Monday, April 16, 2012

The nature of ICPSR's holdings

At the end of 2011 ICPSR had about 9TB of content stored in Archival Storage.  This measurement includes everything we have collected over the past 50 years, including content which is not packaged into "studies" for dissemination, such as TIGER/Line files and data packaged for SDA.  This content is not compressed, and contains many duplicates[1], and so should be considered an upper bound.

As we head into the start of Q2 in 2012 the quantity of content in Archival Storage has edged up just a little bit; it may be as much as 9.1 TB now.  And I would guess that we have another 100GB or so of content in Ingest storage, making its way through the ICPSR data curation process.

The big news, though, is the amount of non-survey content one finds in Ingest storage:  7.4TB.  And growing.  Fast.
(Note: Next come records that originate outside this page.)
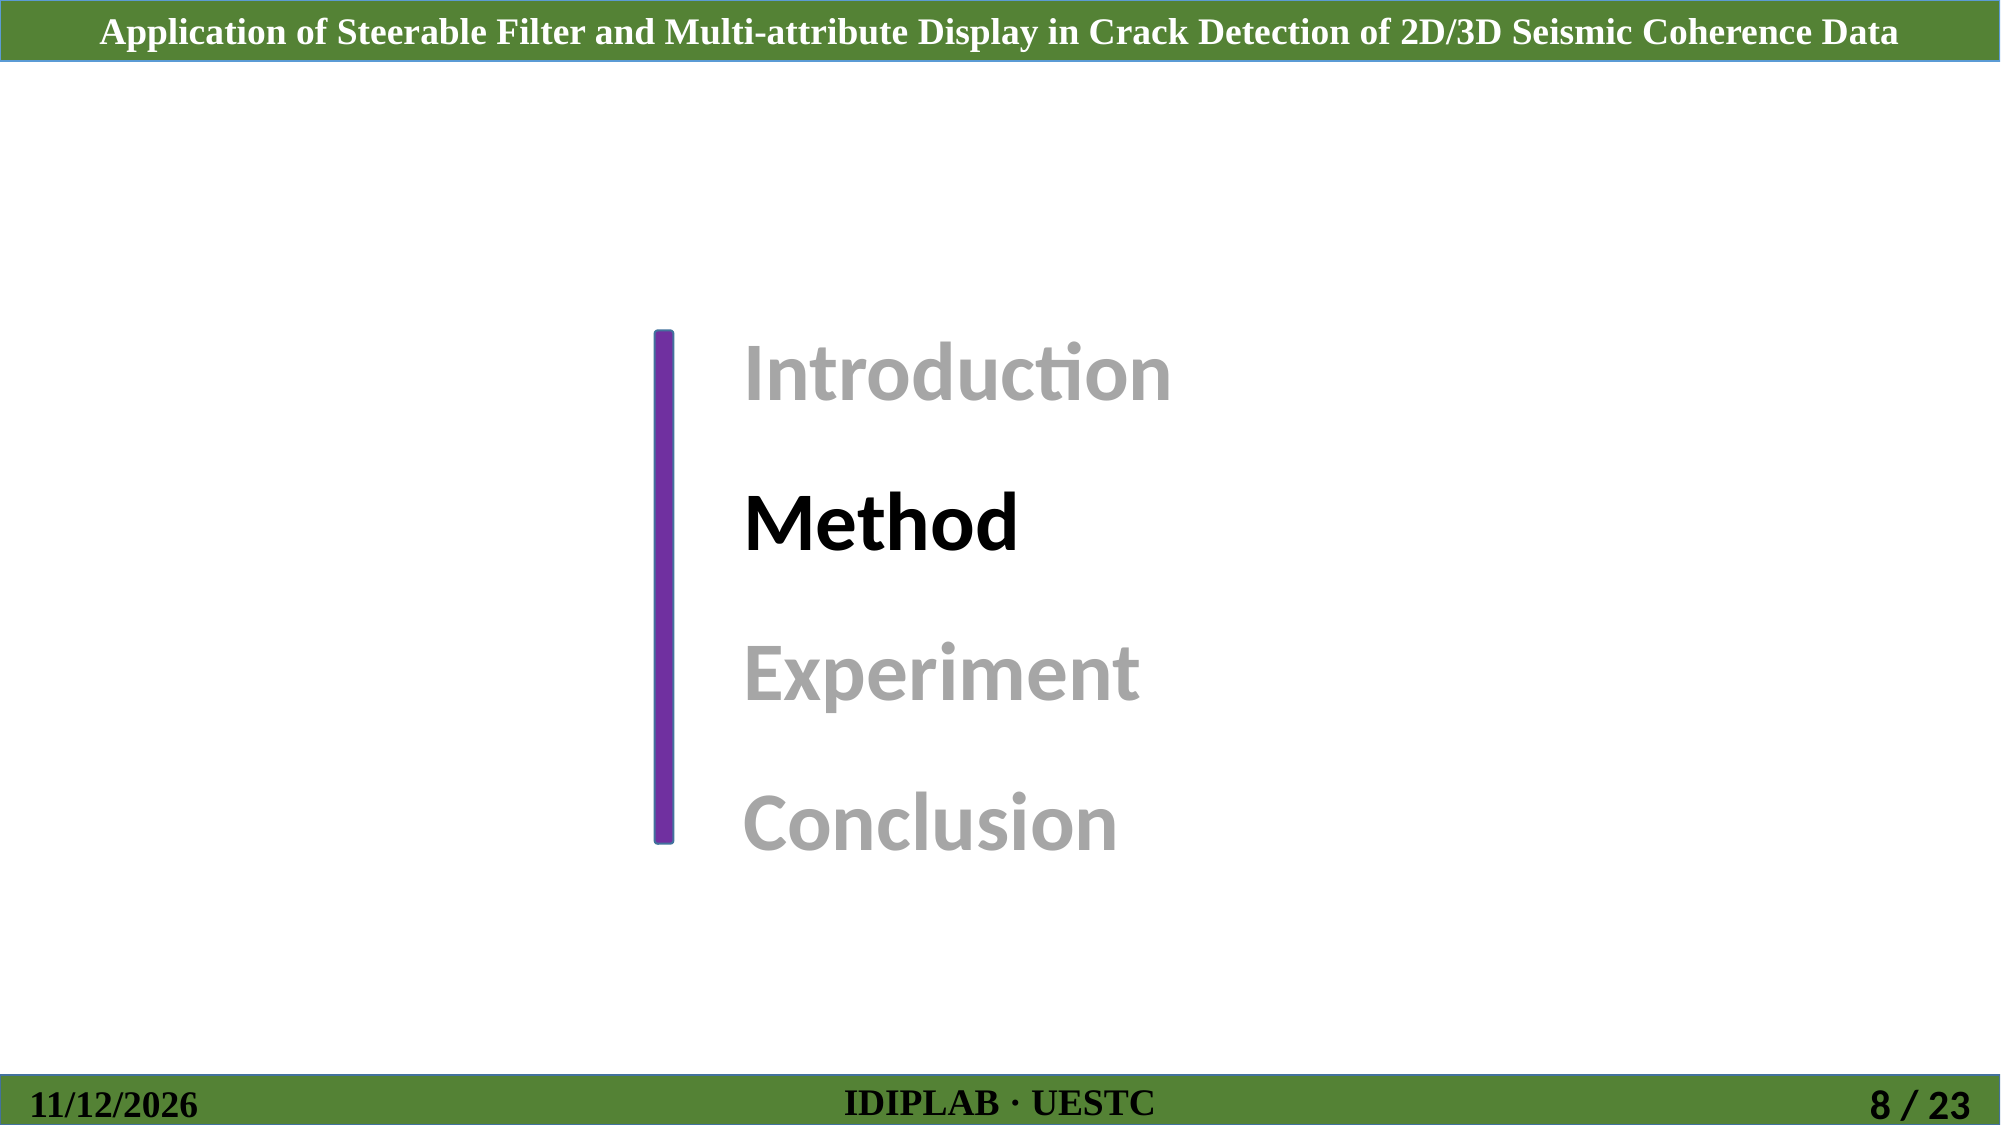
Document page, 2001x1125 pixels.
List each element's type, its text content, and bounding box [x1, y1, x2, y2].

footer IDIPLAB · UESTC [662, 1070, 1338, 1125]
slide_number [14, 1074, 465, 1125]
text_box Introduction Method Experiment Conclusion [728, 259, 1442, 875]
text_box [653, 329, 675, 845]
slide_number 8 / 23 [1535, 1076, 1986, 1125]
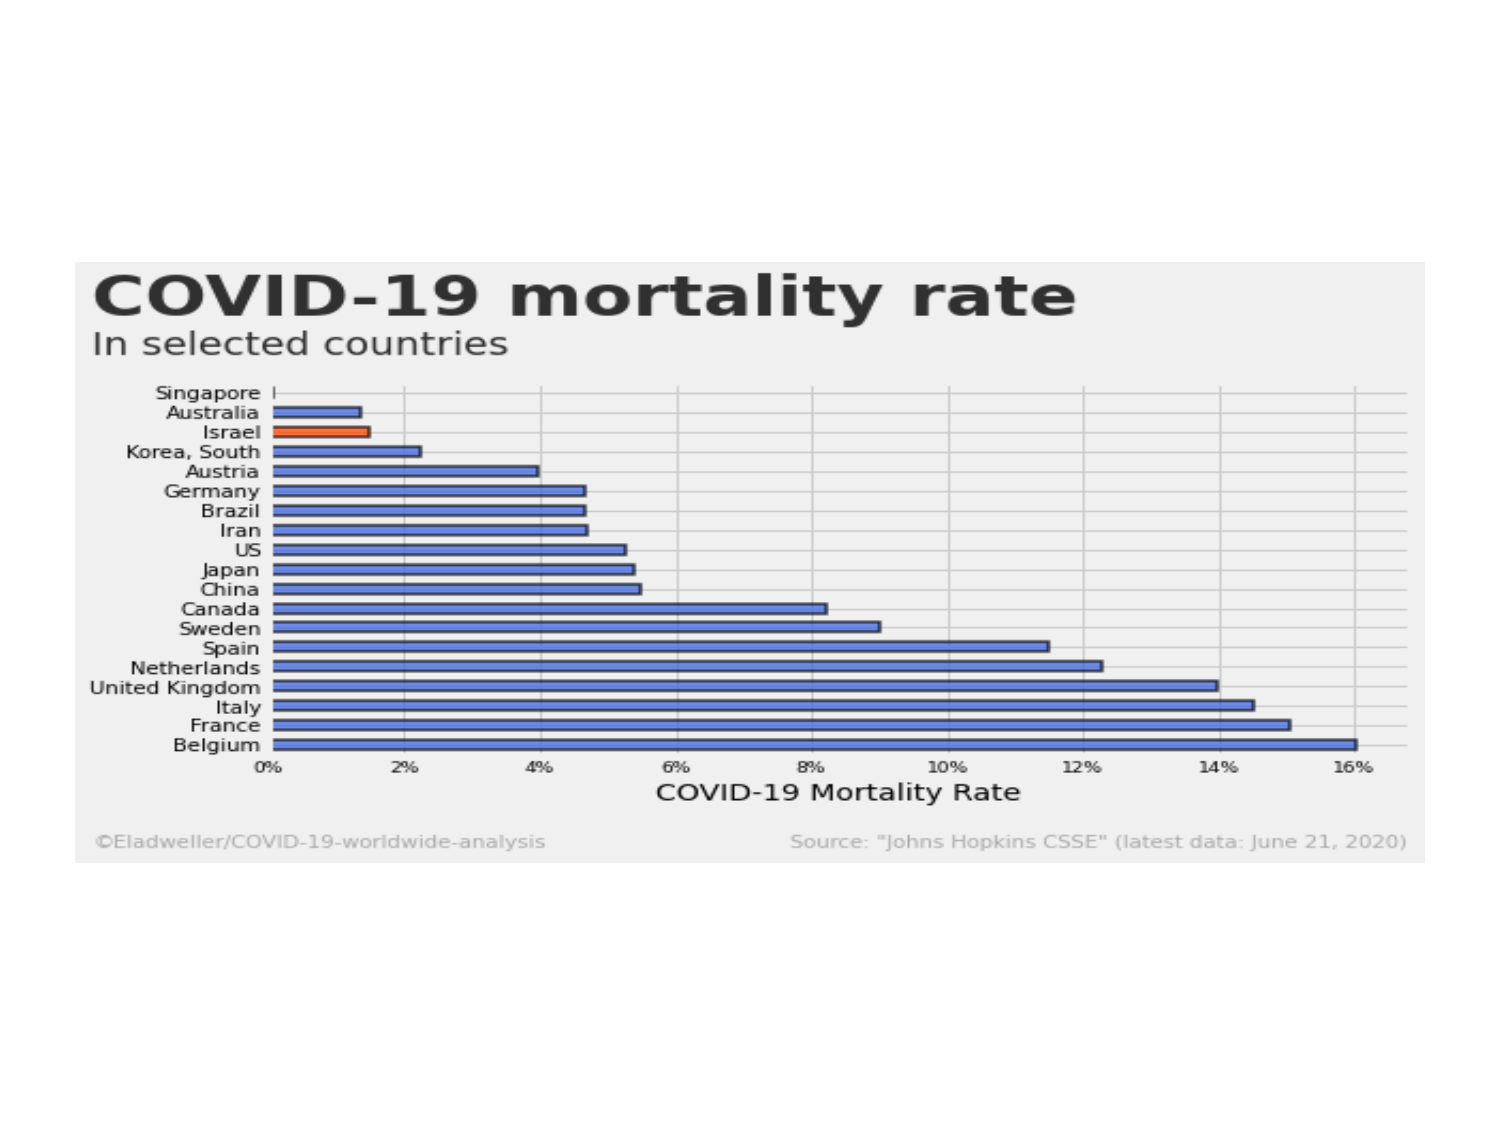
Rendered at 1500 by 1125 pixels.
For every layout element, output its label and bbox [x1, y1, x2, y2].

picture [74, 262, 1426, 863]
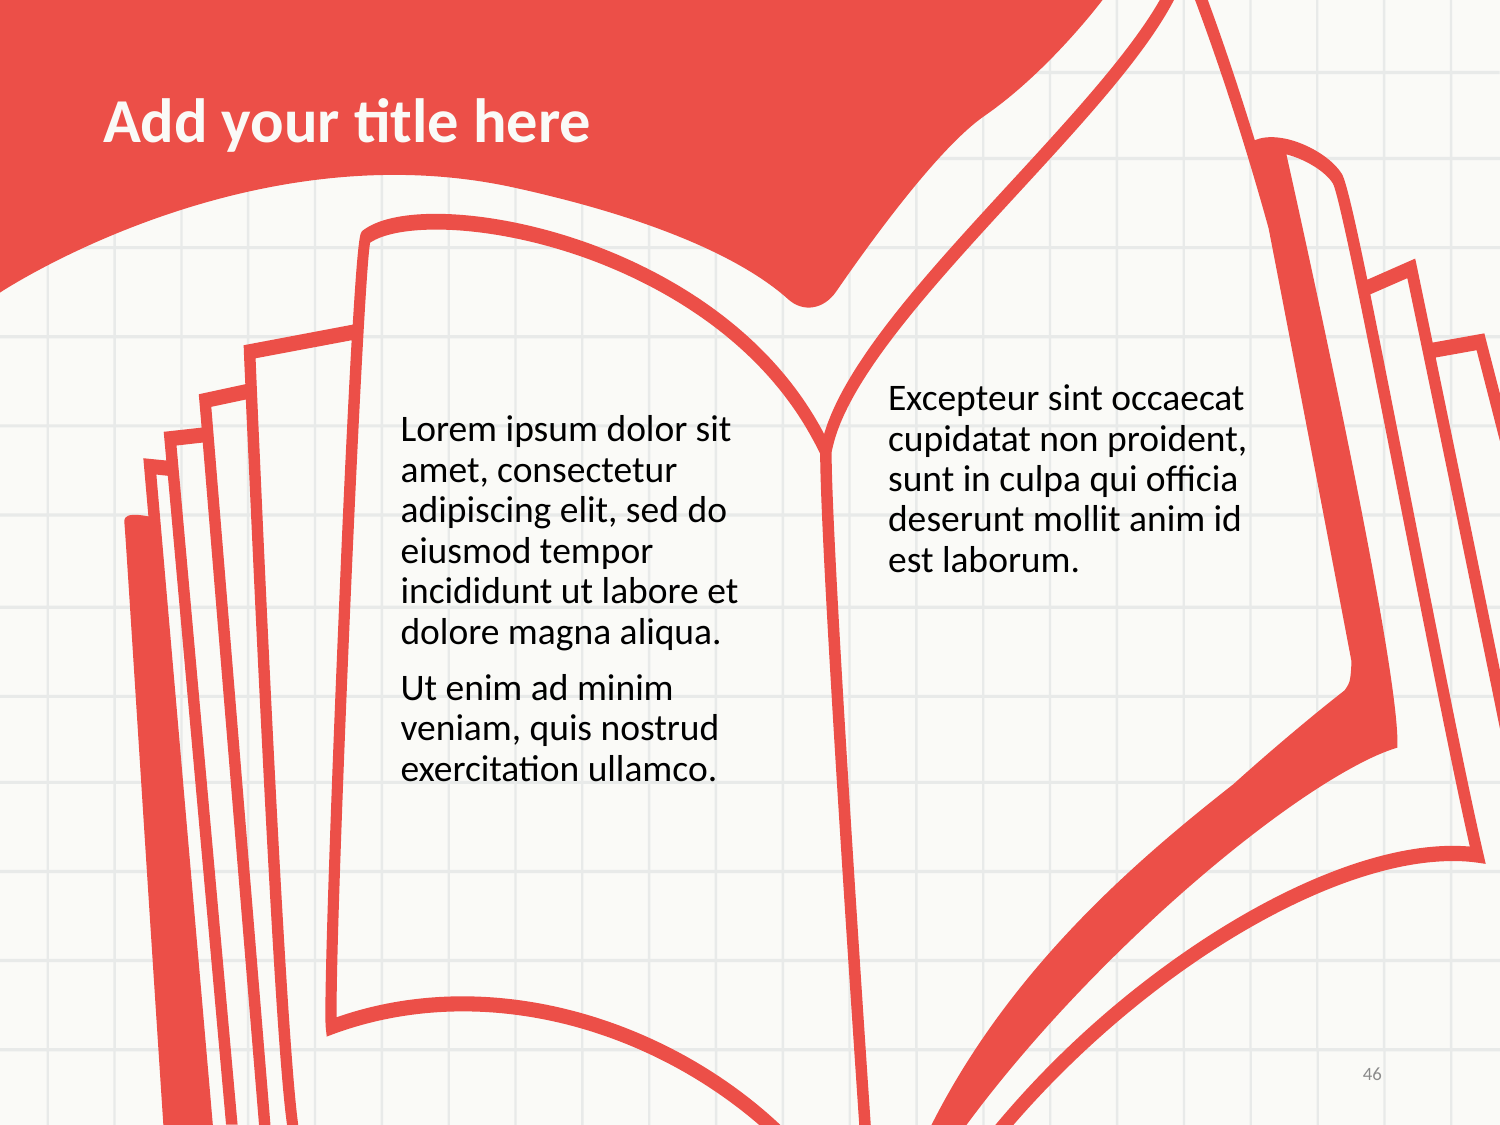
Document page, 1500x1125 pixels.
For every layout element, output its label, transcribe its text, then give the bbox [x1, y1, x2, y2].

slide_number 46 [1059, 1042, 1397, 1103]
list Excepteur sint occaecat cupidatat non proident, sunt in culpa qui officia deserunt mollit anim id est laborum. [880, 370, 1266, 818]
list Lorem ipsum dolor sit amet, consectetur adipiscing elit, sed do eiusmod tempor incididunt ut labore et dolore magna aliqua. Ut enim ad minim veniam, quis nostrud exercitation ullamco. [393, 401, 779, 949]
title Add your title here [103, 80, 896, 164]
As video content from the Bill and Melinda Gates Foundation Measures of Effective Teaching project continues to arrive it won't be much longer before the amount of video content equals the amount of survey data content.  By the end of the calendar year I expect that we will have more video than survey data.

Long-time ICPSR staff tell the story of how the 2000 Census doubled the size of ICPSR's holdings.  (I'll speculate that perhaps ICPSR went from about 3TB of content prior to the 200 Census, and then grew to 6TB thereafter.)  In 2012-2013 ICPSR is likely to quadruple the size of its holdings, growing from about 9TB to nearly 40TB.